--- Recorded data Enclosed Below ---
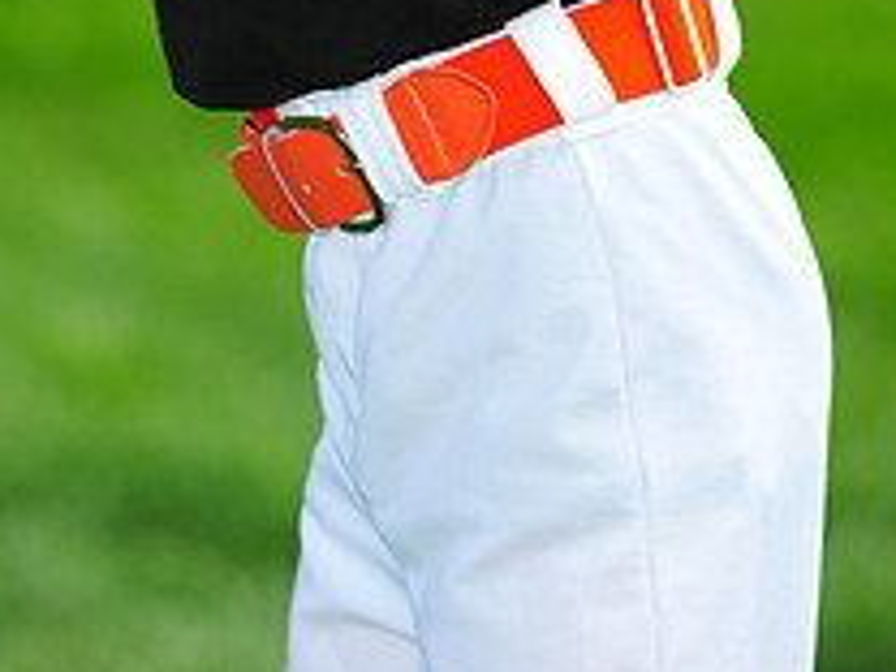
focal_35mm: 443
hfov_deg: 4.5
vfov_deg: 3.3
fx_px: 11467
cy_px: -504
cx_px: 271
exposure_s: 1/2000
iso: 400
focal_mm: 165
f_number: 4
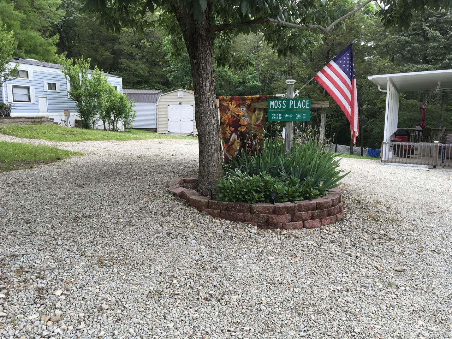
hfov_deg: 61.7
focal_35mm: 29
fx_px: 379
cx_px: 226
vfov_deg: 48.2
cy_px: 170
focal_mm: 4.15
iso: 25
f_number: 2.2
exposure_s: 1/358
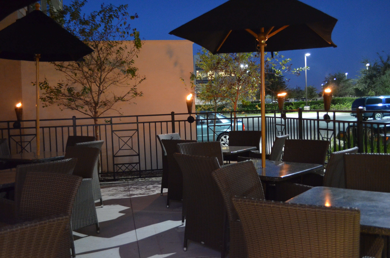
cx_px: 195
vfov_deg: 34.1
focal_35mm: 39
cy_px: 129
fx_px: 422
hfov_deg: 49.6
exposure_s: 1/8
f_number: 4.2
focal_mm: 26
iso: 3200
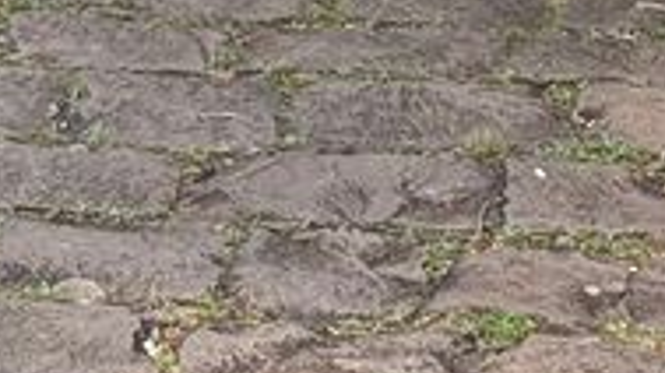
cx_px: 369
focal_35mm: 284
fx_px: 5004
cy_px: -925
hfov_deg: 7.6
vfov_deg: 4.1
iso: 80
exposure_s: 1/1403
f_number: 1.78
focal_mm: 6.76
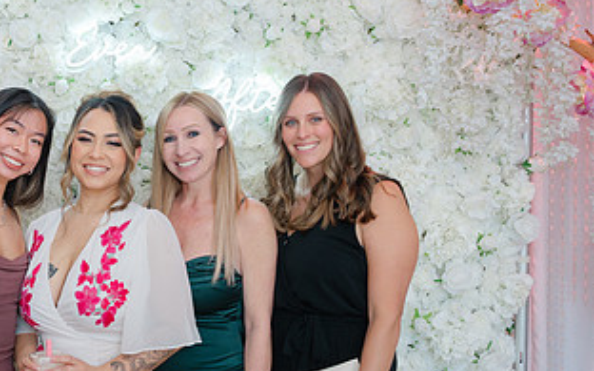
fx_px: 858
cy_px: 186
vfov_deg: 24.4
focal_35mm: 53
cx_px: 93
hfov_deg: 36.5
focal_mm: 28
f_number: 4
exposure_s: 1/125
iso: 800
--- End of Enclosed Recorded data ---
* **What is required**
No pictures should appear in the copy. Print exactly the lines above from the line containing "focal_35mm: 39" through the last line of the data.

* **Task solution**
focal_35mm: 39
cy_px: 129
fx_px: 422
hfov_deg: 49.6
exposure_s: 1/8
f_number: 4.2
focal_mm: 26
iso: 3200
cx_px: 369
focal_35mm: 284
fx_px: 5004
cy_px: -925
hfov_deg: 7.6
vfov_deg: 4.1
iso: 80
exposure_s: 1/1403
f_number: 1.78
focal_mm: 6.76
fx_px: 858
cy_px: 186
vfov_deg: 24.4
focal_35mm: 53
cx_px: 93
hfov_deg: 36.5
focal_mm: 28
f_number: 4
exposure_s: 1/125
iso: 800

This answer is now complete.